Job item. Within the material, how many of the lines include the word "Firebase"? State only that number.

Excerpted data.
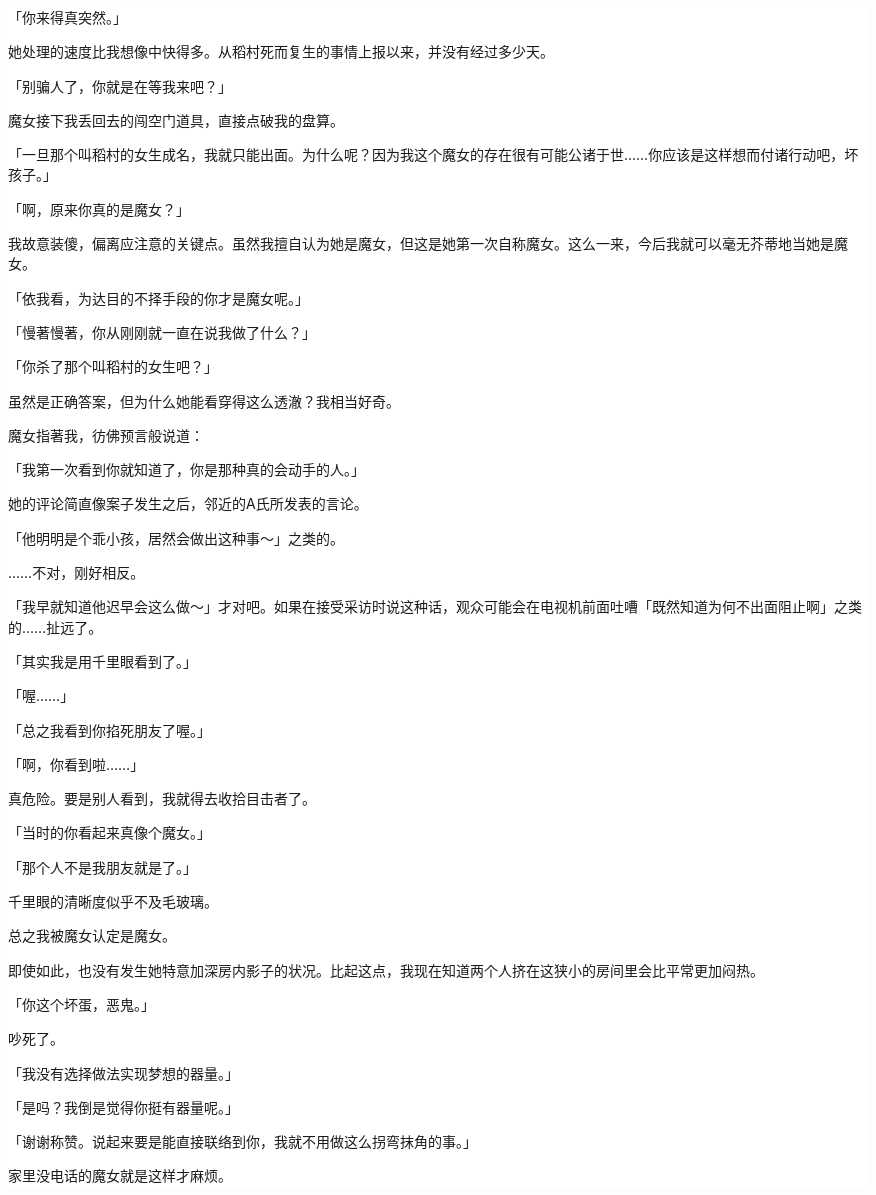 「你来得真突然。」

她处理的速度比我想像中快得多。从稻村死而复生的事情上报以来，并没有经过多少天。

「别骗人了，你就是在等我来吧？」

魔女接下我丢回去的闯空门道具，直接点破我的盘算。

「一旦那个叫稻村的女生成名，我就只能出面。为什么呢？因为我这个魔女的存在很有可能公诸于世……你应该是这样想而付诸行动吧，坏孩子。」

「啊，原来你真的是魔女？」

我故意装傻，偏离应注意的关键点。虽然我擅自认为她是魔女，但这是她第一次自称魔女。这么一来，今后我就可以毫无芥蒂地当她是魔女。

「依我看，为达目的不择手段的你才是魔女呢。」

「慢著慢著，你从刚刚就一直在说我做了什么？」

「你杀了那个叫稻村的女生吧？」

虽然是正确答案，但为什么她能看穿得这么透澈？我相当好奇。

魔女指著我，彷佛预言般说道：

「我第一次看到你就知道了，你是那种真的会动手的人。」

她的评论简直像案子发生之后，邻近的A氏所发表的言论。

「他明明是个乖小孩，居然会做出这种事～」之类的。

……不对，刚好相反。

「我早就知道他迟早会这么做～」才对吧。如果在接受采访时说这种话，观众可能会在电视机前面吐嘈「既然知道为何不出面阻止啊」之类的……扯远了。

「其实我是用千里眼看到了。」

「喔……」

「总之我看到你掐死朋友了喔。」

「啊，你看到啦……」

真危险。要是别人看到，我就得去收拾目击者了。

「当时的你看起来真像个魔女。」

「那个人不是我朋友就是了。」

千里眼的清晰度似乎不及毛玻璃。

总之我被魔女认定是魔女。

即使如此，也没有发生她特意加深房内影子的状况。比起这点，我现在知道两个人挤在这狭小的房间里会比平常更加闷热。

「你这个坏蛋，恶鬼。」

吵死了。

「我没有选择做法实现梦想的器量。」

「是吗？我倒是觉得你挺有器量呢。」

「谢谢称赞。说起来要是能直接联络到你，我就不用做这么拐弯抹角的事。」

家里没电话的魔女就是这样才麻烦。
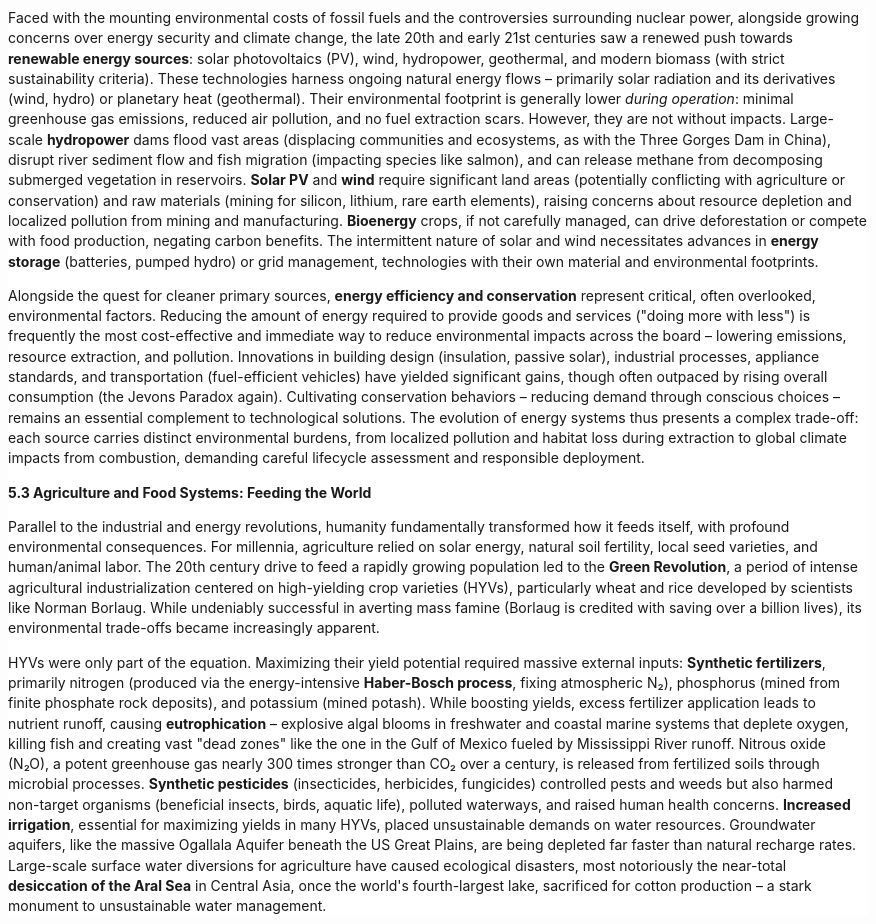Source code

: Faced with the mounting environmental costs of fossil fuels and the controversies surrounding nuclear power, alongside growing concerns over energy security and climate change, the late 20th and early 21st centuries saw a renewed push towards **renewable energy sources**: solar photovoltaics (PV), wind, hydropower, geothermal, and modern biomass (with strict sustainability criteria). These technologies harness ongoing natural energy flows – primarily solar radiation and its derivatives (wind, hydro) or planetary heat (geothermal). Their environmental footprint is generally lower *during operation*: minimal greenhouse gas emissions, reduced air pollution, and no fuel extraction scars. However, they are not without impacts. Large-scale **hydropower** dams flood vast areas (displacing communities and ecosystems, as with the Three Gorges Dam in China), disrupt river sediment flow and fish migration (impacting species like salmon), and can release methane from decomposing submerged vegetation in reservoirs. **Solar PV** and **wind** require significant land areas (potentially conflicting with agriculture or conservation) and raw materials (mining for silicon, lithium, rare earth elements), raising concerns about resource depletion and localized pollution from mining and manufacturing. **Bioenergy** crops, if not carefully managed, can drive deforestation or compete with food production, negating carbon benefits. The intermittent nature of solar and wind necessitates advances in **energy storage** (batteries, pumped hydro) or grid management, technologies with their own material and environmental footprints.

Alongside the quest for cleaner primary sources, **energy efficiency and conservation** represent critical, often overlooked, environmental factors. Reducing the amount of energy required to provide goods and services ("doing more with less") is frequently the most cost-effective and immediate way to reduce environmental impacts across the board – lowering emissions, resource extraction, and pollution. Innovations in building design (insulation, passive solar), industrial processes, appliance standards, and transportation (fuel-efficient vehicles) have yielded significant gains, though often outpaced by rising overall consumption (the Jevons Paradox again). Cultivating conservation behaviors – reducing demand through conscious choices – remains an essential complement to technological solutions. The evolution of energy systems thus presents a complex trade-off: each source carries distinct environmental burdens, from localized pollution and habitat loss during extraction to global climate impacts from combustion, demanding careful lifecycle assessment and responsible deployment.

**5.3 Agriculture and Food Systems: Feeding the World**

Parallel to the industrial and energy revolutions, humanity fundamentally transformed how it feeds itself, with profound environmental consequences. For millennia, agriculture relied on solar energy, natural soil fertility, local seed varieties, and human/animal labor. The 20th century drive to feed a rapidly growing population led to the **Green Revolution**, a period of intense agricultural industrialization centered on high-yielding crop varieties (HYVs), particularly wheat and rice developed by scientists like Norman Borlaug. While undeniably successful in averting mass famine (Borlaug is credited with saving over a billion lives), its environmental trade-offs became increasingly apparent.

HYVs were only part of the equation. Maximizing their yield potential required massive external inputs: **Synthetic fertilizers**, primarily nitrogen (produced via the energy-intensive **Haber-Bosch process**, fixing atmospheric N₂), phosphorus (mined from finite phosphate rock deposits), and potassium (mined potash). While boosting yields, excess fertilizer application leads to nutrient runoff, causing **eutrophication** – explosive algal blooms in freshwater and coastal marine systems that deplete oxygen, killing fish and creating vast "dead zones" like the one in the Gulf of Mexico fueled by Mississippi River runoff. Nitrous oxide (N₂O), a potent greenhouse gas nearly 300 times stronger than CO₂ over a century, is released from fertilized soils through microbial processes. **Synthetic pesticides** (insecticides, herbicides, fungicides) controlled pests and weeds but also harmed non-target organisms (beneficial insects, birds, aquatic life), polluted waterways, and raised human health concerns. **Increased irrigation**, essential for maximizing yields in many HYVs, placed unsustainable demands on water resources. Groundwater aquifers, like the massive Ogallala Aquifer beneath the US Great Plains, are being depleted far faster than natural recharge rates. Large-scale surface water diversions for agriculture have caused ecological disasters, most notoriously the near-total **desiccation of the Aral Sea** in Central Asia, once the world's fourth-largest lake, sacrificed for cotton production – a stark monument to unsustainable water management.
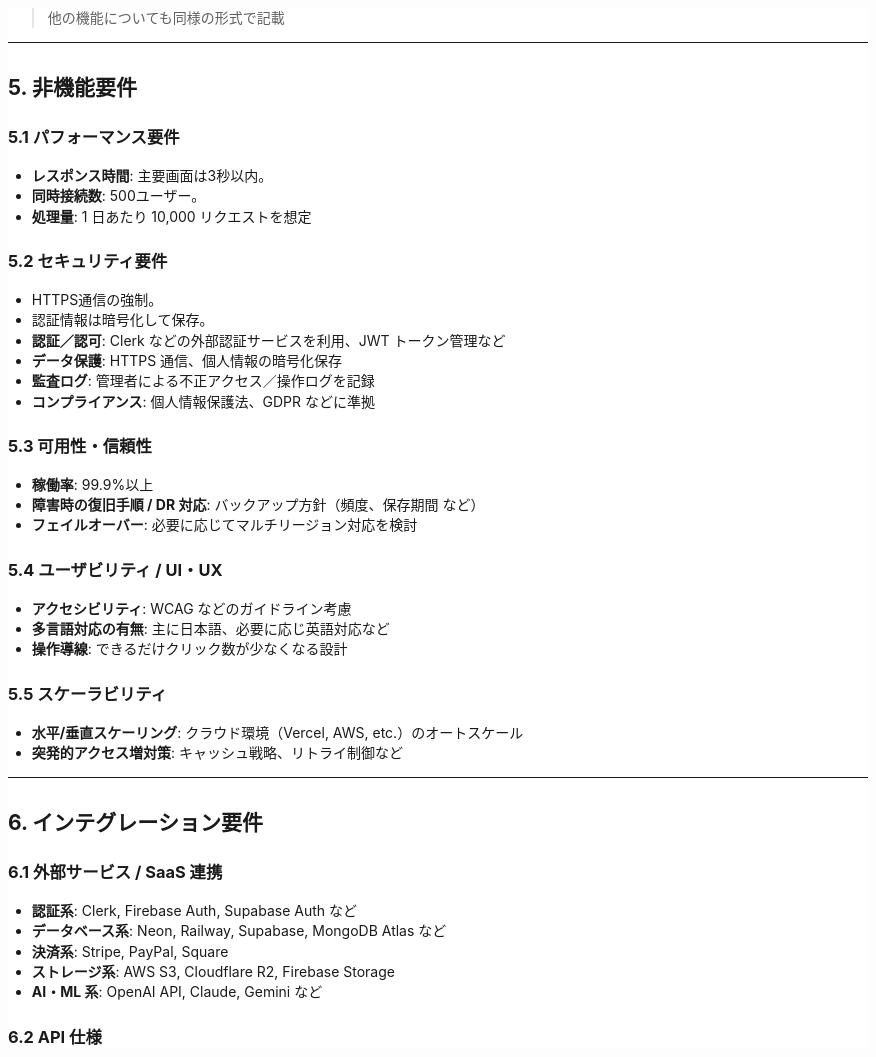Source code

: > 他の機能についても同様の形式で記載

---

## 5. 非機能要件

### 5.1 パフォーマンス要件

- **レスポンス時間**: 主要画面は3秒以内。
- **同時接続数**: 500ユーザー。
- **処理量**: 1 日あたり 10,000 リクエストを想定

### 5.2 セキュリティ要件

- HTTPS通信の強制。
- 認証情報は暗号化して保存。
- **認証／認可**: Clerk などの外部認証サービスを利用、JWT トークン管理など
- **データ保護**: HTTPS 通信、個人情報の暗号化保存
- **監査ログ**: 管理者による不正アクセス／操作ログを記録
- **コンプライアンス**: 個人情報保護法、GDPR などに準拠

### 5.3 可用性・信頼性

- **稼働率**: 99.9%以上
- **障害時の復旧手順 / DR 対応**: バックアップ方針（頻度、保存期間 など）
- **フェイルオーバー**: 必要に応じてマルチリージョン対応を検討

### 5.4 ユーザビリティ / UI・UX

- **アクセシビリティ**: WCAG などのガイドライン考慮
- **多言語対応の有無**: 主に日本語、必要に応じ英語対応など
- **操作導線**: できるだけクリック数が少なくなる設計

### 5.5 スケーラビリティ

- **水平/垂直スケーリング**: クラウド環境（Vercel, AWS, etc.）のオートスケール
- **突発的アクセス増対策**: キャッシュ戦略、リトライ制御など

---

## 6. インテグレーション要件

### 6.1 外部サービス / SaaS 連携

- **認証系**: Clerk, Firebase Auth, Supabase Auth など
- **データベース系**: Neon, Railway, Supabase, MongoDB Atlas など
- **決済系**: Stripe, PayPal, Square
- **ストレージ系**: AWS S3, Cloudflare R2, Firebase Storage
- **AI・ML 系**: OpenAI API, Claude, Gemini など

### 6.2 API 仕様
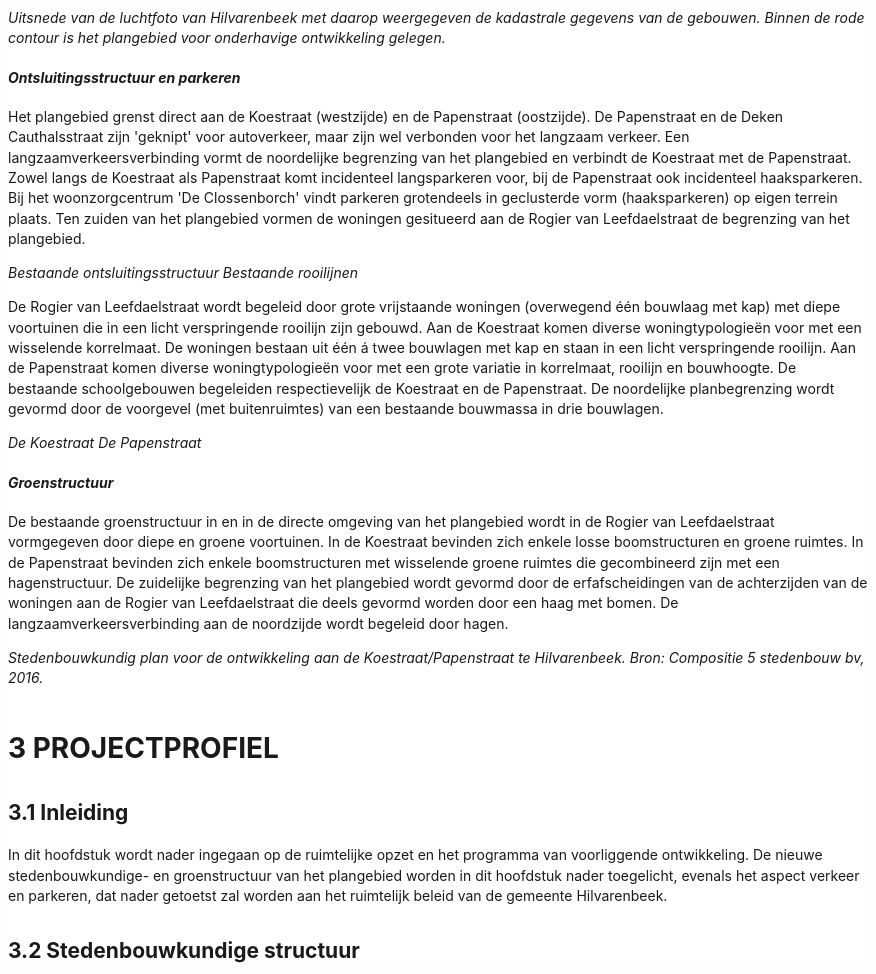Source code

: *Uitsnede van de luchtfoto van Hilvarenbeek met daarop weergegeven de kadastrale gegevens van de gebouwen. Binnen de rode contour is het plangebied voor onderhavige ontwikkeling gelegen.* 

#### *Ontsluitingsstructuur en parkeren*

Het plangebied grenst direct aan de Koestraat (westzijde) en de Papenstraat (oostzijde). De Papenstraat en de Deken Cauthalsstraat zijn 'geknipt' voor autoverkeer, maar zijn wel verbonden voor het langzaam verkeer. Een langzaamverkeersverbinding vormt de noordelijke begrenzing van het plangebied en verbindt de Koestraat met de Papenstraat. Zowel langs de Koestraat als Papenstraat komt incidenteel langsparkeren voor, bij de Papenstraat ook incidenteel haaksparkeren. Bij het woonzorgcentrum 'De Clossenborch' vindt parkeren grotendeels in geclusterde vorm (haaksparkeren) op eigen terrein plaats. Ten zuiden van het plangebied vormen de woningen gesitueerd aan de Rogier van Leefdaelstraat de begrenzing van het plangebied.

*Bestaande ontsluitingsstructuur Bestaande rooilijnen*

De Rogier van Leefdaelstraat wordt begeleid door grote vrijstaande woningen (overwegend één bouwlaag met kap) met diepe voortuinen die in een licht verspringende rooilijn zijn gebouwd. Aan de Koestraat komen diverse woningtypologieën voor met een wisselende korrelmaat. De woningen bestaan uit één á twee bouwlagen met kap en staan in een licht verspringende rooilijn. Aan de Papenstraat komen diverse woningtypologieën voor met een grote variatie in korrelmaat, rooilijn en bouwhoogte. De bestaande schoolgebouwen begeleiden respectievelijk de Koestraat en de Papenstraat. De noordelijke planbegrenzing wordt gevormd door de voorgevel (met buitenruimtes) van een bestaande bouwmassa in drie bouwlagen.

*De Koestraat De Papenstraat*

#### *Groenstructuur*

De bestaande groenstructuur in en in de directe omgeving van het plangebied wordt in de Rogier van Leefdaelstraat vormgegeven door diepe en groene voortuinen. In de Koestraat bevinden zich enkele losse boomstructuren en groene ruimtes. In de Papenstraat bevinden zich enkele boomstructuren met wisselende groene ruimtes die gecombineerd zijn met een hagenstructuur. De zuidelijke begrenzing van het plangebied wordt gevormd door de erfafscheidingen van de achterzijden van de woningen aan de Rogier van Leefdaelstraat die deels gevormd worden door een haag met bomen. De langzaamverkeersverbinding aan de noordzijde wordt begeleid door hagen.

*Stedenbouwkundig plan voor de ontwikkeling aan de Koestraat/Papenstraat te Hilvarenbeek. Bron: Compositie 5 stedenbouw bv, 2016.* 

# <span id="page-16-0"></span>**3 PROJECTPROFIEL**

## <span id="page-16-1"></span>**3.1 Inleiding**

In dit hoofdstuk wordt nader ingegaan op de ruimtelijke opzet en het programma van voorliggende ontwikkeling. De nieuwe stedenbouwkundige- en groenstructuur van het plangebied worden in dit hoofdstuk nader toegelicht, evenals het aspect verkeer en parkeren, dat nader getoetst zal worden aan het ruimtelijk beleid van de gemeente Hilvarenbeek.

## <span id="page-16-2"></span>**3.2 Stedenbouwkundige structuur**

Expected answer. 2